**What you are asked to do:** From the agreement excerpt below, set down the passage that starts at the words "12. Miscellaneous" and ends after the words "agreements and understandings.", copying it word for word.
***** Extract provided
11.2 The Parties shall strive to settle any dispute arising from or in connection with this Agreement through friendly consultation. In case no settlement can be reached through consultation within thirty (30) days after such dispute is raised, each party can submit such matter to China International Economic and Trade Arbitration Commission for arbitration in accordance with its rules. The arbitration shall take place in Beijing and the proceedings shall be conducted in English. The arbitration award shall be final, conclusive and binding upon the Parties.

 

12. Miscellaneous
   
12.1 Entire Agreement. The Parties acknowledge that this Agreement constitutes the entire agreement of the Parties with respect to the subject matters therein and supersedes and replaces all prior or contemporaneous oral or written agreements and understandings.
   
12.2 Successors. This Agreement shall bind and benefit any successors of each Party and the transferees permitted hereunder with the same rights and obligations as if such successors or transferees were the original parties hereof.
**********
***** Data rows
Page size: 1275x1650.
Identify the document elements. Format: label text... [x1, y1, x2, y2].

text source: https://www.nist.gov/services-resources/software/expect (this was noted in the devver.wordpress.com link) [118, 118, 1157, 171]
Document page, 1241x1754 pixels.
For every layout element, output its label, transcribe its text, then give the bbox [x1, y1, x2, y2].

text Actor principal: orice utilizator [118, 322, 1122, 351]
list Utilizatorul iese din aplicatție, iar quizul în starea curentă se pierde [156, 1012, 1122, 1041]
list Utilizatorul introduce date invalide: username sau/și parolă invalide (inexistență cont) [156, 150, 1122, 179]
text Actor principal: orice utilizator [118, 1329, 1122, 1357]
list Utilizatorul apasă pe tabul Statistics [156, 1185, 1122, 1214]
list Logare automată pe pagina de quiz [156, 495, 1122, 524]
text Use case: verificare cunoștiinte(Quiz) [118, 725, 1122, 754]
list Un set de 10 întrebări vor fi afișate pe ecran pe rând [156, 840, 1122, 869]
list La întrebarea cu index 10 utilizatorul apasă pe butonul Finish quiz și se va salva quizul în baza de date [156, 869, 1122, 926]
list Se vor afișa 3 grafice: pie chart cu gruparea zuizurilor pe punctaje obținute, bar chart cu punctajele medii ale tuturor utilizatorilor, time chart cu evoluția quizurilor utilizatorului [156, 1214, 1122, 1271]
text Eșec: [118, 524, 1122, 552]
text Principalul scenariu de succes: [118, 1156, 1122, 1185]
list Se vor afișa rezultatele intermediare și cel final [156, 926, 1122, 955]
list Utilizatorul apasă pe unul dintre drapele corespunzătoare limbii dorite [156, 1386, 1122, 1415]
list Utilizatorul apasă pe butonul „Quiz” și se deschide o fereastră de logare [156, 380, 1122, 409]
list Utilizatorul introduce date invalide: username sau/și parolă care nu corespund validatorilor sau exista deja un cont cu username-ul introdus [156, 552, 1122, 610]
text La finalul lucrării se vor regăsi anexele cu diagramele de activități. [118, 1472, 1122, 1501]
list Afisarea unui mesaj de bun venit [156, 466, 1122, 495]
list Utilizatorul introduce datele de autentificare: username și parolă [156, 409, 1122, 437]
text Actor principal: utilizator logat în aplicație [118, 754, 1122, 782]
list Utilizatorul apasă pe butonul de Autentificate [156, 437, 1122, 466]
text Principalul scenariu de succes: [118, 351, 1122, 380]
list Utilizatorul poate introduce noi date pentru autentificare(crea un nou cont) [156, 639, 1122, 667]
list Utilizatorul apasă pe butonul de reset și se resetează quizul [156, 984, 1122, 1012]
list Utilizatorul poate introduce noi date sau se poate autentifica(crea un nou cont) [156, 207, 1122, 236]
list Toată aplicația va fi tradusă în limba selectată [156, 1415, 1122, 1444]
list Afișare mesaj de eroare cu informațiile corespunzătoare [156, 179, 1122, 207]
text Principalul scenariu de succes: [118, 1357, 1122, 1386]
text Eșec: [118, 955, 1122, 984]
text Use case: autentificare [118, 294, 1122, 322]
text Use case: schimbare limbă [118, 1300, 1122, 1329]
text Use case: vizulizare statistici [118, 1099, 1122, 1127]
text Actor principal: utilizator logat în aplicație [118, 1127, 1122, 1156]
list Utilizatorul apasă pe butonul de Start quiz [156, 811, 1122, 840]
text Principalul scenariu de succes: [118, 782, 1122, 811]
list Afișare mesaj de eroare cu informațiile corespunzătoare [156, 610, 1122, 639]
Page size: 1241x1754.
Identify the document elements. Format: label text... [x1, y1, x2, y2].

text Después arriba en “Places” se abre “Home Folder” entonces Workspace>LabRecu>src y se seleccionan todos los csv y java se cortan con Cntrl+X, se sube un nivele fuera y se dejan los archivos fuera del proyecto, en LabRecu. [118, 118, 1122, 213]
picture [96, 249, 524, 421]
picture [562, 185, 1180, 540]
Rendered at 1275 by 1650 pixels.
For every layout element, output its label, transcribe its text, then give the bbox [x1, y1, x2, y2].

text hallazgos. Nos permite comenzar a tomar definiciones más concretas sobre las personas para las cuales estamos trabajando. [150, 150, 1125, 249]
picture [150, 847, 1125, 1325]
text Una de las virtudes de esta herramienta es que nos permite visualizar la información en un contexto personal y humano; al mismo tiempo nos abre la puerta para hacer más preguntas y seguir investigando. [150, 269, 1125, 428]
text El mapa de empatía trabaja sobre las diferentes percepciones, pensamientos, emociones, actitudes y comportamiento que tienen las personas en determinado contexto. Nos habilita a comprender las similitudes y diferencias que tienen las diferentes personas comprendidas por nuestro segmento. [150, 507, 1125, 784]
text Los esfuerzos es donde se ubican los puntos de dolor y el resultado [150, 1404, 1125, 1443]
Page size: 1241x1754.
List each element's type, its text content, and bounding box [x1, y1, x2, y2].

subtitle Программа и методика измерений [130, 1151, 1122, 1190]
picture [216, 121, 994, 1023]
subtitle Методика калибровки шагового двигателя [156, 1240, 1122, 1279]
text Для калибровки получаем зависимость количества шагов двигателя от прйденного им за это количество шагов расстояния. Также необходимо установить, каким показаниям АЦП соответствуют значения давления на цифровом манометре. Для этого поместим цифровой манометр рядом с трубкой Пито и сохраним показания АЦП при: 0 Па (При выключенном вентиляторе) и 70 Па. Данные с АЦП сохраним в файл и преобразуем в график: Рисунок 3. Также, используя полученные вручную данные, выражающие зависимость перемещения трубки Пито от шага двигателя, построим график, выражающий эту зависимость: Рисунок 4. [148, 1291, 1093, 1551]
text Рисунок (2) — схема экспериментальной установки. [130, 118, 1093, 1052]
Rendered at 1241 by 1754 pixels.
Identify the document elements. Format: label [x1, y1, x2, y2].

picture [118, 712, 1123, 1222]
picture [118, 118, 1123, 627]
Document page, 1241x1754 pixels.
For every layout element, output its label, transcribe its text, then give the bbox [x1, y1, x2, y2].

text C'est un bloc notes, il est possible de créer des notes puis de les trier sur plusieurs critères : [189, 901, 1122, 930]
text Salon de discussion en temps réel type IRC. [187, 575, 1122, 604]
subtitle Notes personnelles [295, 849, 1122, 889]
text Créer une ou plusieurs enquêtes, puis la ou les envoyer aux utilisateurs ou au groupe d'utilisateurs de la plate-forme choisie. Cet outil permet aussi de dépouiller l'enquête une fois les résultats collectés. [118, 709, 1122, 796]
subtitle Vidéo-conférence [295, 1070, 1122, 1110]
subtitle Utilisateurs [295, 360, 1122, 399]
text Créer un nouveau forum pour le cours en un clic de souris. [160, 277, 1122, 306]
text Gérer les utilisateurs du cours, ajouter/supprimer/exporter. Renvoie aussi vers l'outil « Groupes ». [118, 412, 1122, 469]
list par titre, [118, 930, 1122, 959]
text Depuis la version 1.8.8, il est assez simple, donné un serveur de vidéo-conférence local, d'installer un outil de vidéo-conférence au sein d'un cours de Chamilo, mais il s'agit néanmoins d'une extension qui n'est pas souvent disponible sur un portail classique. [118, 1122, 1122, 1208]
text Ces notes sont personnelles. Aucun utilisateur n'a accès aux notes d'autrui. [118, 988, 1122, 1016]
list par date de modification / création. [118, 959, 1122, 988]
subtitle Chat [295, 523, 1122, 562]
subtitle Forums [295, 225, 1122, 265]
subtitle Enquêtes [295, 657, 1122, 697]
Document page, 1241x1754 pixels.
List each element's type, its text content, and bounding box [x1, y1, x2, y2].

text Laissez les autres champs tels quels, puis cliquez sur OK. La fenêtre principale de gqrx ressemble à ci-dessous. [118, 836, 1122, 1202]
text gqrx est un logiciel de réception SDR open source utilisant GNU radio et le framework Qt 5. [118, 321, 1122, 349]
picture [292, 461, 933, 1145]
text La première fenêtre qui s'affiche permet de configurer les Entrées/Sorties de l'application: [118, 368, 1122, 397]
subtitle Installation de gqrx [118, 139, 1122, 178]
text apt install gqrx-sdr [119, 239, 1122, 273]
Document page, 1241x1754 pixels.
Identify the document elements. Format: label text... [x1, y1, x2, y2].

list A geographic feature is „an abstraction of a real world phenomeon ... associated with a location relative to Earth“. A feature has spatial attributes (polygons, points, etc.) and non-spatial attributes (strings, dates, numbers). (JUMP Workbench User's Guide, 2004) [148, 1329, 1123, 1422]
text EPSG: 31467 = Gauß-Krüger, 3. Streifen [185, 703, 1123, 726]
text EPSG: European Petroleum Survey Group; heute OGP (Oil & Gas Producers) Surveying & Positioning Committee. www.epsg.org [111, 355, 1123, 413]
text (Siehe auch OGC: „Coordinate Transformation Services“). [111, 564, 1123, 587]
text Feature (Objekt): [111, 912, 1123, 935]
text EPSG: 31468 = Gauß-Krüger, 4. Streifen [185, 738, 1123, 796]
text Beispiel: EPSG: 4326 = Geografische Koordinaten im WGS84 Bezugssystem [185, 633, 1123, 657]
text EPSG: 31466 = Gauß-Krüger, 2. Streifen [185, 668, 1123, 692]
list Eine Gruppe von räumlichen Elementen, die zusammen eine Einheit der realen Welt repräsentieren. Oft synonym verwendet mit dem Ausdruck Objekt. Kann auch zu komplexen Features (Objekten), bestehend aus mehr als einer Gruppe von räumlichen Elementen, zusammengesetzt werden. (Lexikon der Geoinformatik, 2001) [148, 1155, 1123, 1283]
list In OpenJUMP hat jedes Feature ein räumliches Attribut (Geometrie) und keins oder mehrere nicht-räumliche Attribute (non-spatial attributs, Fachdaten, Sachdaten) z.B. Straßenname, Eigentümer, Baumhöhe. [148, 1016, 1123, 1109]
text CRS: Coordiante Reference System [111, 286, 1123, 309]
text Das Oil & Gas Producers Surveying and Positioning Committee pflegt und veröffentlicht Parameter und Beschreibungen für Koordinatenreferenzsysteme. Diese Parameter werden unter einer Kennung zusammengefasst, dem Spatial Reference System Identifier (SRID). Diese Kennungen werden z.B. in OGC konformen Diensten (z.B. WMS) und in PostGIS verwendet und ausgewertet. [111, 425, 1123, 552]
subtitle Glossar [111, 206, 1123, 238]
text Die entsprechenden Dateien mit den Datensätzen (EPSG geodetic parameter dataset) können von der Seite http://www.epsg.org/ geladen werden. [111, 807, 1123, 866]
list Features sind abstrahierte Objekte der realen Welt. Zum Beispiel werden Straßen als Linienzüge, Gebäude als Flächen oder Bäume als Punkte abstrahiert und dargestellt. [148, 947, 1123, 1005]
**********
**Full solution:**
12. Miscellaneous
   
12.1 Entire Agreement. The Parties acknowledge that this Agreement constitutes the entire agreement of the Parties with respect to the subject matters therein and supersedes and replaces all prior or contemporaneous oral or written agreements and understandings.